The goal of computer vision, as coined by Marr, is to compute what is where by looking. This paradigm has guided the geometry-based approaches in the 1980s-1990s and the appearance-based methods in the past 20 years. Despite of the remarkable progresses in recognizing objects, actions and scenes by using large data sets, better designed features, and machine learning techniques, performances in challenging benchmarks are still far from being satisfactory. While there is still some room for improvements, we believe that the detection and recognition tasks cannot be solved by the visible appearance alone. To gain the remaining percentages, we must look for a bigger picture to model and reason about the missing dimensions.
Here we propose FPIC as four key domains beyond “what is where”:
What can you do with the tree trunk?
How likely is the stone balancing?
Why does the guy kick the door?
Who knocked down the domino?
The combination of these four largely orthogonal dimensions spans a large space of research in image and scene understanding.

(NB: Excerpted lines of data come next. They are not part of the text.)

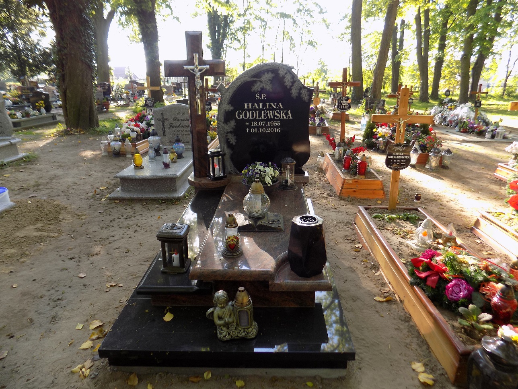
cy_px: 194
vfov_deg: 58.9
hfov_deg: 73.9
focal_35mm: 23
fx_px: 344
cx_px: 259
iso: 80
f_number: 3.1
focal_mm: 4
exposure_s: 1/80
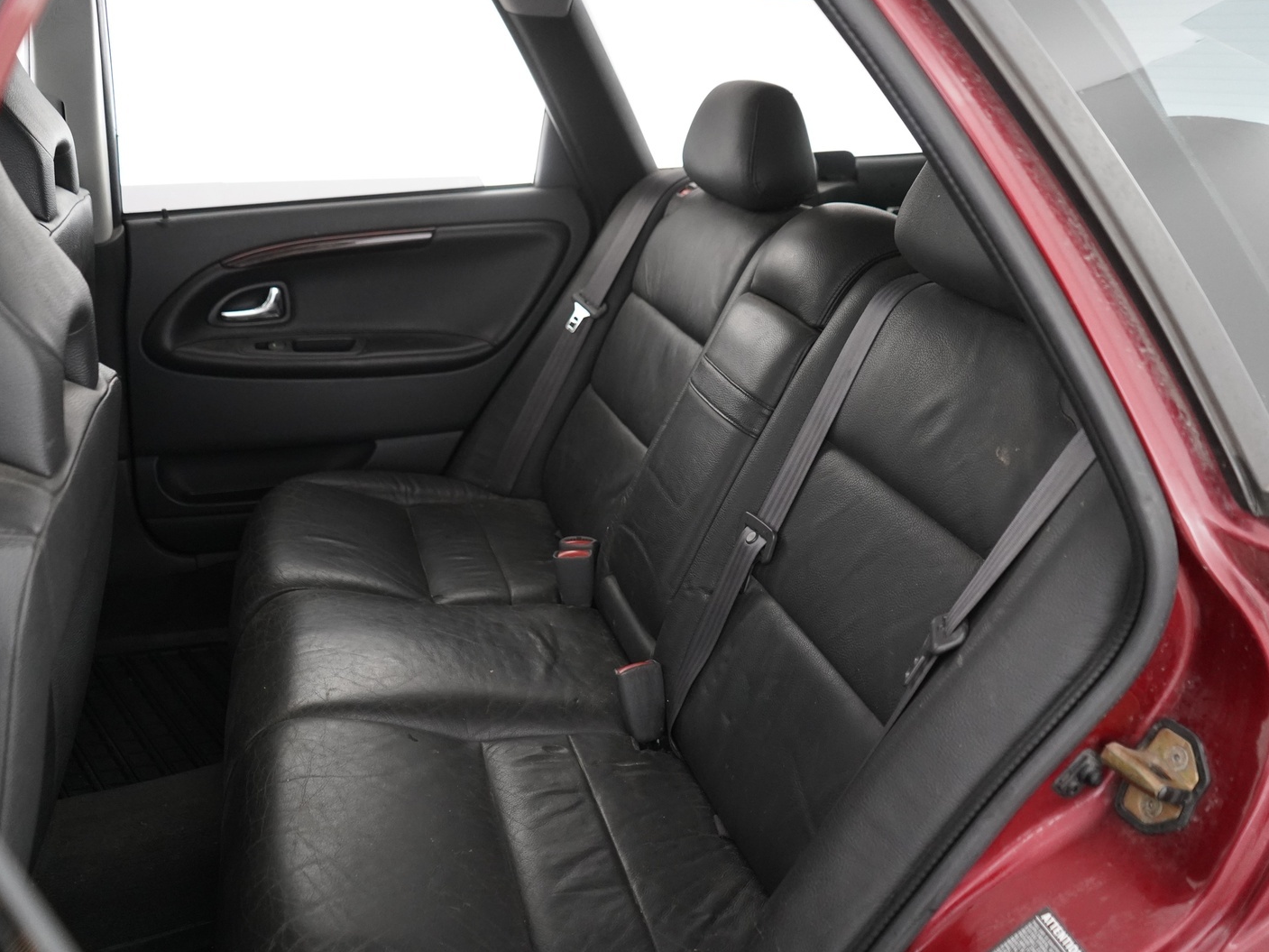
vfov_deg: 45.4
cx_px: 629
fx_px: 1136
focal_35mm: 31
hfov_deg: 58.4
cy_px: 466
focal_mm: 28
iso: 5000
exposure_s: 1/40
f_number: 3.5
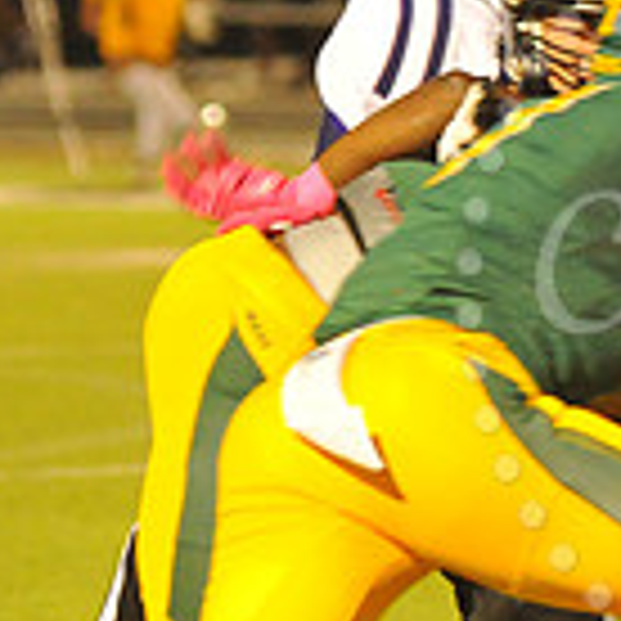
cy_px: 288
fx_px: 14471
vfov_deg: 2.5
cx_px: 886
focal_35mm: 713
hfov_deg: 2.5
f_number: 5
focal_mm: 200
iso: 6400
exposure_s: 1/200
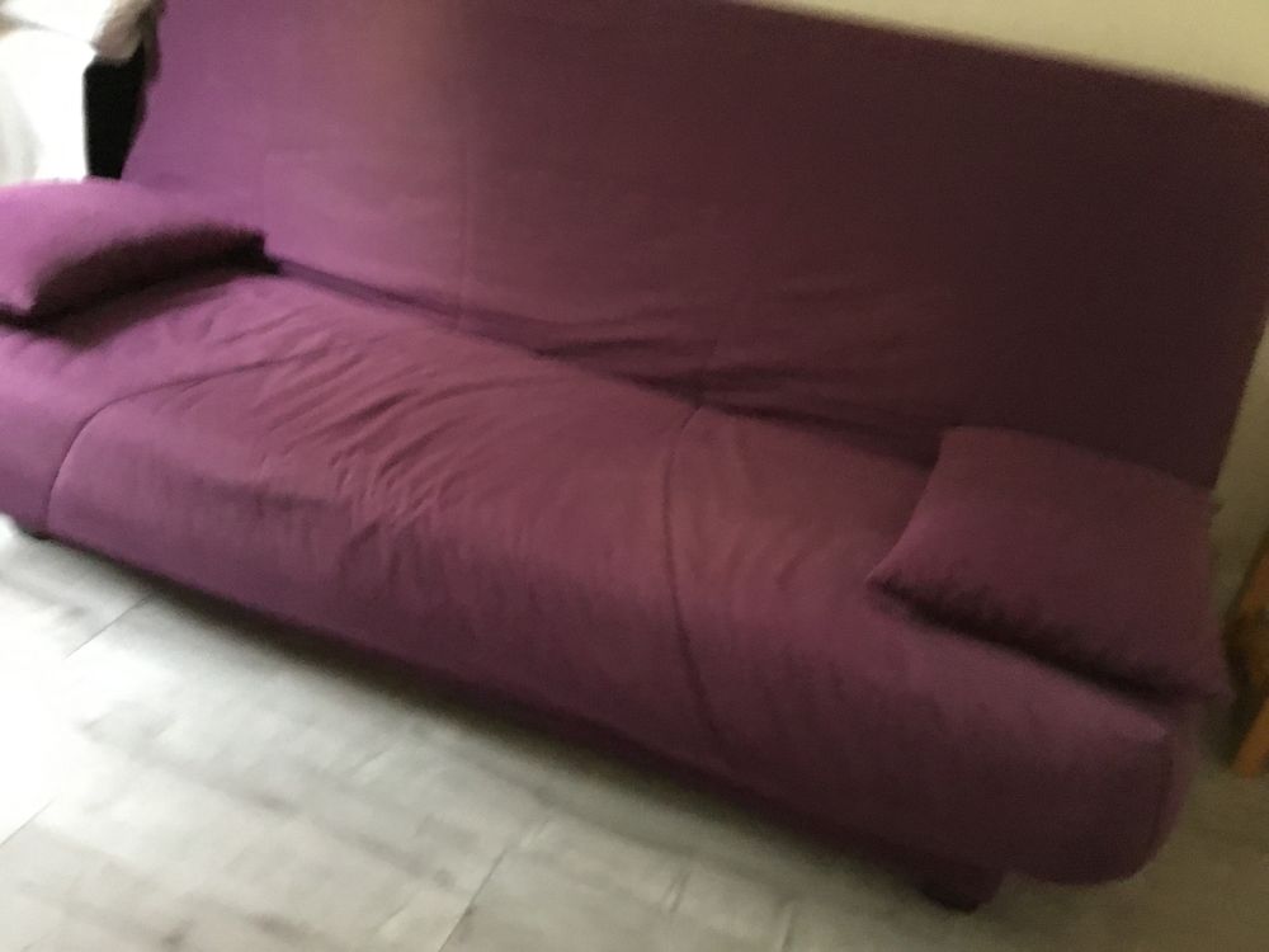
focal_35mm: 31
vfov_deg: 45.4
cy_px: 476
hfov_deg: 58.4
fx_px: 1136
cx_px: 634
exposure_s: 1/17
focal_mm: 3.3
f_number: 2.4
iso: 640
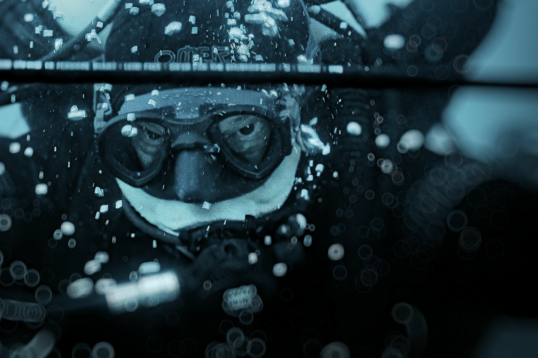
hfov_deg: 17.2
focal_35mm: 119
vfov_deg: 11.5
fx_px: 1777
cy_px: 79
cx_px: 190
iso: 500
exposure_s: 1/125
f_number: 4
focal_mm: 70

Despite their apparent differences at the first glimpse, these domains do connect with each other in ways that are theoretically important. These connections include: (a) they usually don’t easily project onto explicit visual features; (b) existing computer vision algorithms are neither competent in these domains nor (in most cases) applicable at all; and (c) human vision is nevertheless highly efficient in these domains, and human-level reasonings often build upon these prior knowledge in these domains. Therefore, studying FPIC should significantly fill the gap between computer vision and human vision not only for visual recognition, but also for understanding visual scenes with common-sense knowledge and lifelong learning.
The introduction of FPIC will advance a vision system in three aspects: (a) transfer learning. As higher-level representation, FPIC tends to be globally invariant across the entire human living space. Therefore, learning in one type of scenes can be transferred to novel situations; (b) small sample learning. Leaning of FPIC, which is consistent and noise-free, is possible even without a wealth of previous experience or “big data”; and (c) bidirectional inference. Inference with FPIC requires the combination of top-down abstract knowledge and bottom-up visual patterns. The bidirectional processes can boost each other as a result.
Several key topics are:
- - Representation of visual structure and commonsense knowledge
- - Recognition of object function / affordances
- - Physically grounded scene interpretation
- - 3D scene acquisition, modeling and reconstruction
- - Human-object-scene interaction
- - Physically plausible pose / action modeling
- - Reasoning about goals and intents of the agents in the scenes
- - Causal model in vision
- - Abstract knowledge learning and transferring
- - Top-down and Bottom-up inference algorithms
- - Related topics in cognitive science and visual perception
- - Applications of FPIC to augmented and mixed reality
In conjunction with CVPR 2018, our 4th Vision meets Cognition workshop will bring together researchers from computer vision, computer graphics, robotics and cognitive science, to advance computer vision systems going beyond answering “what is where” in an image and building a sophisticated understanding of an image about Functionality, Physics, Intentionality and Causality (FPIC). In effect, these abilities allow an observer to answer an almost limitless range of questions about an image using finite and general-purpose models. In the meanwhile, we also want to emphasize that FPIC is never meant to be an exclusive set of image and scene understanding problems. We welcome any scholars who share the same perspective but are working on different problems.